*** EXTRACT PROVIDED ***

UNITED STATES-CHINA
A reset in research collaboration with China is needed
It is time for someone to take a contrarian, positive-sum view about the current situation regarding United States-China science and technology (S&T) cooperation and academic exchanges.The S&T cooperation and educational and scholarly exchanges components of the US-China relationship were first consummated during the 1978-79 period as China was just re-opening to the outside world. Early exchanges were limited in number as were the numbers of Chinese students and scholars coming to the US.
Most students were graduate students and were funded by the Chinese government. Aside from Chinese nuclear weapons, few were concerned about any economic or technological threat or competition from China.
Given the prevailing state of the Chinese economy at the time and the level of technology in place in Chinese industry, China was just an afterthought other than perhaps the lingering dream of one billion potential customers. Even as Chinese leaders talked openly and explicitly about closing the technology gap with the West and eventually catching up, the prospect of a serious challenge from China seemed unlikely at a minimum.
The initial cooperative relationship in S&T was largely government-driven based on the agreement and sub-agreements signed between Beijing and Washington. They involved almost every US government department interested in reaching out to America’s new friend.
Today, the situation has changed remarkably with non-government exchanges and cooperative initiatives far exceeding government-led projects by leaps and bounds. Every major prominent US university has multiple cooperation agreements with counterpart organisations in China.
As we know, there are more than 370,000 students from China in the US (mostly self-paying undergraduates) and literally thousands of scholarly exchanges taking place between universities.
Tsinghua University became the first Chinese university to set up a joint venture campus in Seattle, working with the University of Washington and Microsoft. There are several US-affiliated joint venture universities in China, including Duke Kunshan University and NYU Shanghai.
Along with sizeable foreign investments, many prominent American multinational companies have established active research centres in China as part of their global business strategy. All in all, few could have imagined the scope and scale as well as the level of interdependence that has been achieved.
A more complex picture
These evolving developments have been accompanied by a broad range of other significant changes that literally have altered the playing field between the two countries.

*** End of EXTRACT PROVIDED ***

**WHAT YOU ARE ASKED TO DO**
Can you write out the passage of the article on US-China research collaboration from "The initial cooperative" to "organisations in China.", switching out "leaps and bounds" for "a wide margin"?

*** RECORD EXTRACTS ***

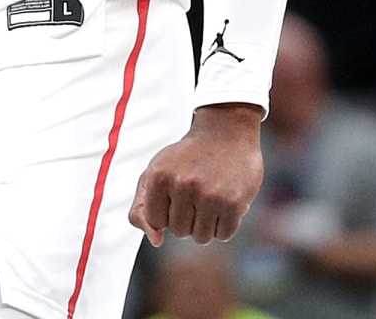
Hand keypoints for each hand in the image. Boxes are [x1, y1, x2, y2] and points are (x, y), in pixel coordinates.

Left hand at [128, 103, 263, 245]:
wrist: (226, 133)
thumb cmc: (186, 158)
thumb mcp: (156, 173)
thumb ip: (142, 208)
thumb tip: (156, 241)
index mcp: (158, 176)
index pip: (156, 220)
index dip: (167, 210)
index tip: (176, 191)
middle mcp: (182, 185)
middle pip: (178, 231)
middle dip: (187, 217)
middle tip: (196, 192)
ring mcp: (209, 195)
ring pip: (201, 237)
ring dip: (206, 223)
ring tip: (210, 197)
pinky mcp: (233, 203)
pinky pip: (223, 235)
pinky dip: (224, 225)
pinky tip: (224, 201)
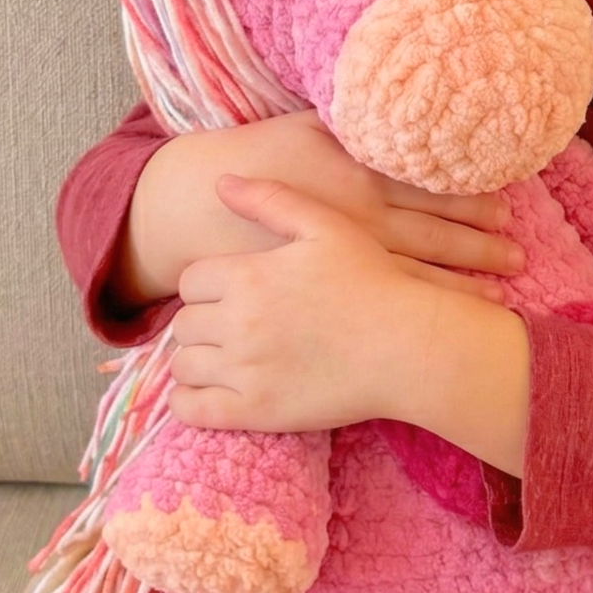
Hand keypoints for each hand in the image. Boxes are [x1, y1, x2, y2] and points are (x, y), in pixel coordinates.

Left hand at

*** End of RECORD EXTRACTS ***

**TASK ANSWER**
The initial cooperative relationship in S&T was largely government-driven based on the agreement and sub-agreements signed between Beijing and Washington. They involved almost every US government department interested in reaching out to America’s new friend.
Today, the situation has changed remarkably with non-government exchanges and cooperative initiatives far exceeding government-led projects by a wide margin. Every major prominent US university has multiple cooperation agreements with counterpart organisations in China.